El derecho a desconectarte
Vivimos en una época donde parecer disponible las veinticuatro horas se ha convertido en una exigencia silenciosa. Contestar mensajes al instante, responder llamadas en días libres o cargar con problemas ajenos parece una obligación. Sin embargo, existe un derecho que pocas personas ejercen: el derecho a desconectarte.
Esto no significa ser indiferente. Es aprender a decir no cuando algo invade tu tranquilidad. Es comprender que tus días de descanso también merecen respeto y que tu jefe puede esperar hasta que llegue nuevamente el horario laboral. El descanso no es un premio; es una necesidad y un derecho.
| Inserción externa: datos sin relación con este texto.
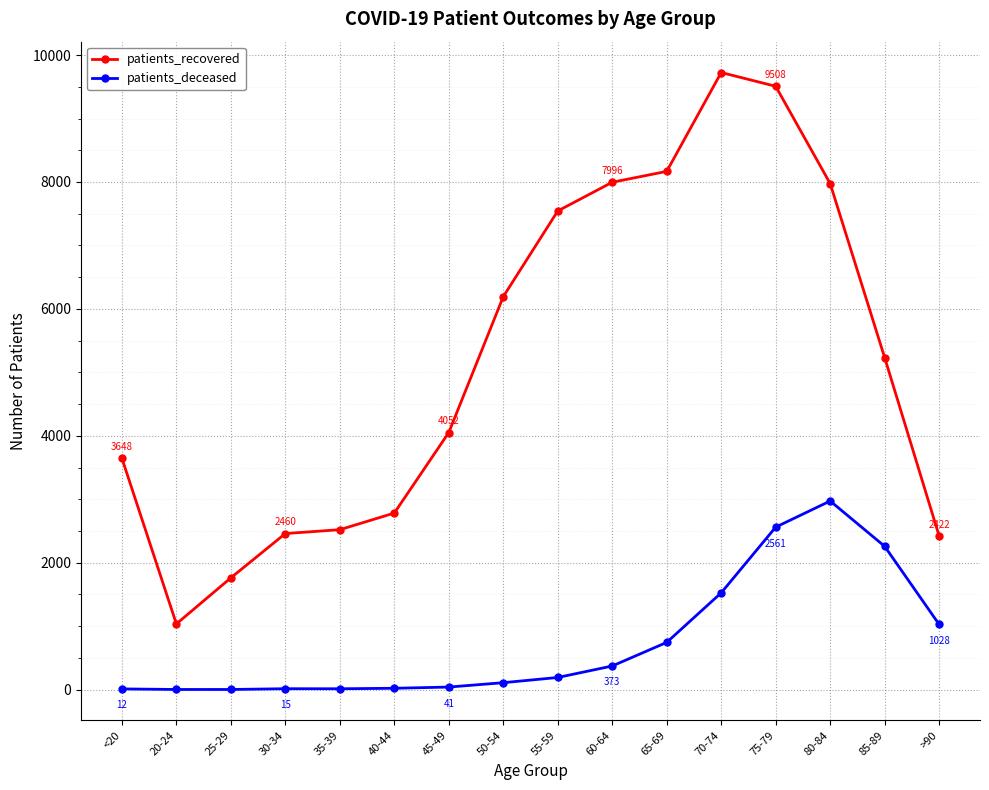

What is the value of the patients_recovered point at the 3rd from the left?

1762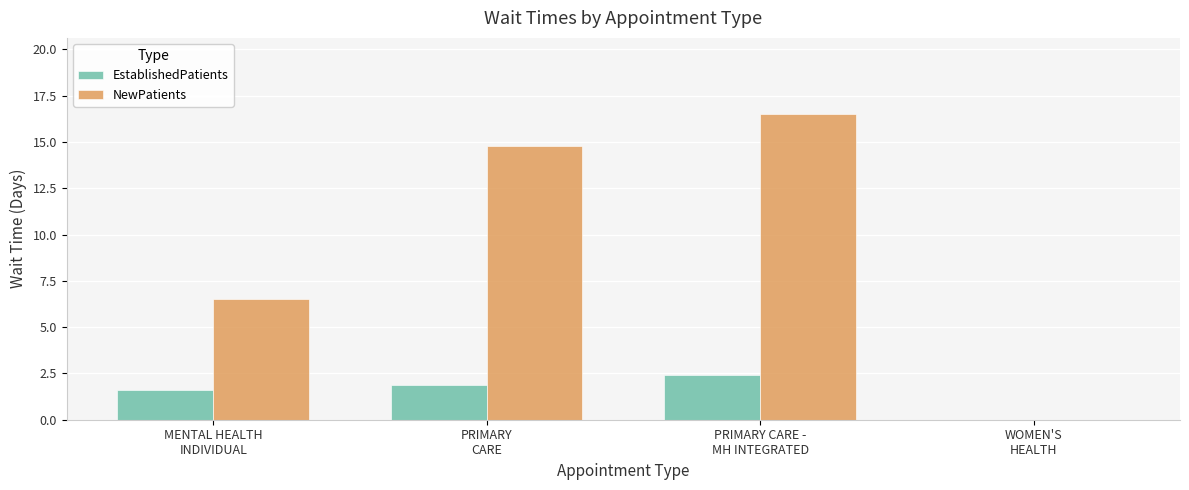

Is the value of EstablishedPatients at PRIMARY CARE -
MH INTEGRATED greater than the value of NewPatients at PRIMARY
CARE?

No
También implica dejar de responder a quienes solo aparecen para criticar, manipular o alterar tu paz. No todas las conversaciones merecen una respuesta, ni todas las personas un lugar permanente en tu vida.
Desconectarte es regresar a la mesa familiar sin mirar el teléfono cada cinco minutos. Es disfrutar una caminata, una taza de café o una conversación sincera sin interrupciones. Es volver a descubrir que la vida sucede fuera de las pantallas.
A veces, la mejor decisión consiste en alejarte lentamente de ciertos lugares, costumbres y relaciones que dejaron de aportar bienestar. No hace falta anunciar tu partida; basta con elegir la paz por encima del ruido.